Sadness Thursday

reflection — throughout 2025

Even my French teacher knows I have something called Sadness Thursday

Each day of the week, I decide how to feel before our happenstance hurts me

You didn’t know about that, ’cause it happened since our first date’s birthday

And you wouldn’t ask about something like that, who needs emotional foreplay?

Even my therapist says that you acted, sometimes, like you were cheating

Valentine’s Day, you refuse to stay over, damn, who else were you meeting?
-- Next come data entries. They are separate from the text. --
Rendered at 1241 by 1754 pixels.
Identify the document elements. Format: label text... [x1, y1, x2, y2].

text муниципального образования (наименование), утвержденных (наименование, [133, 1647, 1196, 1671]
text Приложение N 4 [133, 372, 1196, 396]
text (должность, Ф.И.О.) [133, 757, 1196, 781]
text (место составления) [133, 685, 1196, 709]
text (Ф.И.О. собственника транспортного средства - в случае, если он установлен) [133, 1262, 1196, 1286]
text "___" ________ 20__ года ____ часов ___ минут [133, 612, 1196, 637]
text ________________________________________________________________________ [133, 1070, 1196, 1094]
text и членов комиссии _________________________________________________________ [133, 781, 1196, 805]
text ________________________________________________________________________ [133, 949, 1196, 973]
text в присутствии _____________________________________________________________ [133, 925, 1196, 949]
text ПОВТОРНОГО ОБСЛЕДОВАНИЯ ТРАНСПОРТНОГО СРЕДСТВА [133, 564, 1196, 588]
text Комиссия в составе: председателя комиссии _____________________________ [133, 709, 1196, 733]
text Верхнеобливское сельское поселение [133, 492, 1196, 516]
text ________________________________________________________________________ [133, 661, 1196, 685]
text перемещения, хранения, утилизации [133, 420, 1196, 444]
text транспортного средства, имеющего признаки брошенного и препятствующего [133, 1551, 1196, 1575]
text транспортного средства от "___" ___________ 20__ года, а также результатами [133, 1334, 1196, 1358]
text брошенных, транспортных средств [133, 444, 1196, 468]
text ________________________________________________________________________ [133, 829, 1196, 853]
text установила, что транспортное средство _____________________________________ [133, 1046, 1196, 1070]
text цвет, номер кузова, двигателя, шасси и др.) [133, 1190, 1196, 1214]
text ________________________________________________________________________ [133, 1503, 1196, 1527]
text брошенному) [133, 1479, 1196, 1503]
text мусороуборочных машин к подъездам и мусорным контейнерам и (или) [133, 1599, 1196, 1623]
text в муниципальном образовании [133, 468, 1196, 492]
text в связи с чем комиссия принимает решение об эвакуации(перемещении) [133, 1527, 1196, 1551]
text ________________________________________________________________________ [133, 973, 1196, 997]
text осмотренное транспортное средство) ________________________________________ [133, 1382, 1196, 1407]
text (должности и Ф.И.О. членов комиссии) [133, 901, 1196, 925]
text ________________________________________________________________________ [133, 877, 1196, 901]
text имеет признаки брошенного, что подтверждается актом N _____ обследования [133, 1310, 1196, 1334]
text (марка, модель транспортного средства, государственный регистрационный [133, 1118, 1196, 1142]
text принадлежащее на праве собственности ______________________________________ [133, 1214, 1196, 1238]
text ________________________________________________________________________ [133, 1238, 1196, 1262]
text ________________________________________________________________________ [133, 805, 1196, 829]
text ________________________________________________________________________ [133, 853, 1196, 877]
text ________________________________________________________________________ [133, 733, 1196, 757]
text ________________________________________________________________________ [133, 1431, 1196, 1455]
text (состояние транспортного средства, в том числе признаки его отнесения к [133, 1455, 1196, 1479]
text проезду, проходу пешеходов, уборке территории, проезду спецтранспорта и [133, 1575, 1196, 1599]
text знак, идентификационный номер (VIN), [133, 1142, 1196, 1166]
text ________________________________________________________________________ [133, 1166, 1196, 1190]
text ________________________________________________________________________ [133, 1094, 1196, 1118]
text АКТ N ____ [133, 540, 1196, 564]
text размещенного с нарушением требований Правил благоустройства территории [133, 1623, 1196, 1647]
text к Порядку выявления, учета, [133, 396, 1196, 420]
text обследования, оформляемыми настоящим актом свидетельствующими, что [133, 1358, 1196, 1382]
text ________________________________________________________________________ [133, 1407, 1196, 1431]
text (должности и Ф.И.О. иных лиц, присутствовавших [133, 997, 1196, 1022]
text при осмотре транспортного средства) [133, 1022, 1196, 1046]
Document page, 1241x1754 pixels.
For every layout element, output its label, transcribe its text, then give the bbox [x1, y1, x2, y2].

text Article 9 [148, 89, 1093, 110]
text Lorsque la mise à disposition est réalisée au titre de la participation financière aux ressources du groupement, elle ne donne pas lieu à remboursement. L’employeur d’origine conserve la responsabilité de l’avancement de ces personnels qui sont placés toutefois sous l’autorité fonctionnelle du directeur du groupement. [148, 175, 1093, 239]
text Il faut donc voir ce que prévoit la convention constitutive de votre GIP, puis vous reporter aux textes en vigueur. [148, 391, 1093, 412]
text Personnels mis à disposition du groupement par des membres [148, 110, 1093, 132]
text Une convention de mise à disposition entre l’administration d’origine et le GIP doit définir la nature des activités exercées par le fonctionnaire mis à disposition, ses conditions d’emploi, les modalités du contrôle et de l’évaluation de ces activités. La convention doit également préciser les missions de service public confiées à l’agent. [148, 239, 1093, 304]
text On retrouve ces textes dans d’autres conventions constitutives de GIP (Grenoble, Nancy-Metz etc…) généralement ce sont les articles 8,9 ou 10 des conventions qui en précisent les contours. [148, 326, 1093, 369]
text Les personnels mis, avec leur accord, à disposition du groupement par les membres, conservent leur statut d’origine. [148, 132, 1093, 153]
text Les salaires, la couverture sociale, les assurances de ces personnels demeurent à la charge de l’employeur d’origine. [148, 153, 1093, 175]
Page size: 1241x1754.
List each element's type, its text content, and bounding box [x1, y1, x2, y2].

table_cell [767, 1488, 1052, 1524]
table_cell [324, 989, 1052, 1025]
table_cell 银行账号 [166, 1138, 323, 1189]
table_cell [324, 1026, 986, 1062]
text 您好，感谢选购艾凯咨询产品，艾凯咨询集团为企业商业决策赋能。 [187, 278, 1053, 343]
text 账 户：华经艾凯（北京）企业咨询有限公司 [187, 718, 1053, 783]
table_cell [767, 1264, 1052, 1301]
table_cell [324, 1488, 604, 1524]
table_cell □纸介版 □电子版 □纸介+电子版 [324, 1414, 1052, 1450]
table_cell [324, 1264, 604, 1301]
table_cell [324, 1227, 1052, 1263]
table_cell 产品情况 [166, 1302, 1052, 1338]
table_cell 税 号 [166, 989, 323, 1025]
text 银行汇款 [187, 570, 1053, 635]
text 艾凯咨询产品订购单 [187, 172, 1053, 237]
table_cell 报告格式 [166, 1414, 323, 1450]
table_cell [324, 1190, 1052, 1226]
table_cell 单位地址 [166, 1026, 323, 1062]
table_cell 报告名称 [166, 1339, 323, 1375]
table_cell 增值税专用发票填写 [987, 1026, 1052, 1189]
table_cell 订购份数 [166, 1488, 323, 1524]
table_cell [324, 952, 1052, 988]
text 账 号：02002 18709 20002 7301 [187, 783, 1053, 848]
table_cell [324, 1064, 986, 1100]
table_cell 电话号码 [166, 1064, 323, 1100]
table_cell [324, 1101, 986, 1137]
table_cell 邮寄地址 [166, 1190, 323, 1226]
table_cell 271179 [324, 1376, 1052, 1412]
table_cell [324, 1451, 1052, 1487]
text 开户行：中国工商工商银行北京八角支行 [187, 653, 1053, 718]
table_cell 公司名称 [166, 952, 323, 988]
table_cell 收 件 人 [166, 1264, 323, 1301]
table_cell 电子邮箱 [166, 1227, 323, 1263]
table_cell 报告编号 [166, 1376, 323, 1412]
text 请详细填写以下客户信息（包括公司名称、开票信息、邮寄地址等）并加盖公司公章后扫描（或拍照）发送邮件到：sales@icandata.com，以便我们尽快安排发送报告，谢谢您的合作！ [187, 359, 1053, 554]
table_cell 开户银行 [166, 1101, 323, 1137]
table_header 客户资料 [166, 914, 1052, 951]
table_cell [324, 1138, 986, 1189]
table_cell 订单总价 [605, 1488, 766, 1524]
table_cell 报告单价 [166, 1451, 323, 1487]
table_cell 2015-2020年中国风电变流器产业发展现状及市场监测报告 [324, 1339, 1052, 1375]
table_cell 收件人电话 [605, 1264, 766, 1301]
You’d never communicate shit ‘cept in detail how you wanted to … me

But fine I’ll admit, no, it wasn’t some girl that time, you chose to go hunting

Tell me why, why, why, why, why

You would rather go get high

In the basement of a houseparty at our home state’s college

Or make out with some girl who has a boyfriend, to your knowledge

You’d rather waste away in your bedroom, hate yourself but not enough to let me go, all the way

But you’d need to go all the way

And then you go away

I never had a say

And honey,

Even my French teacher knew I had something called Sadness Thursday

Now that I’m out of that school, I’ll be someplace new where you can’t hurt me

You might be older than me but your wisdom peaked with wanting to screw me

Your indecision, might as well be your gun, just go ahead, shoot.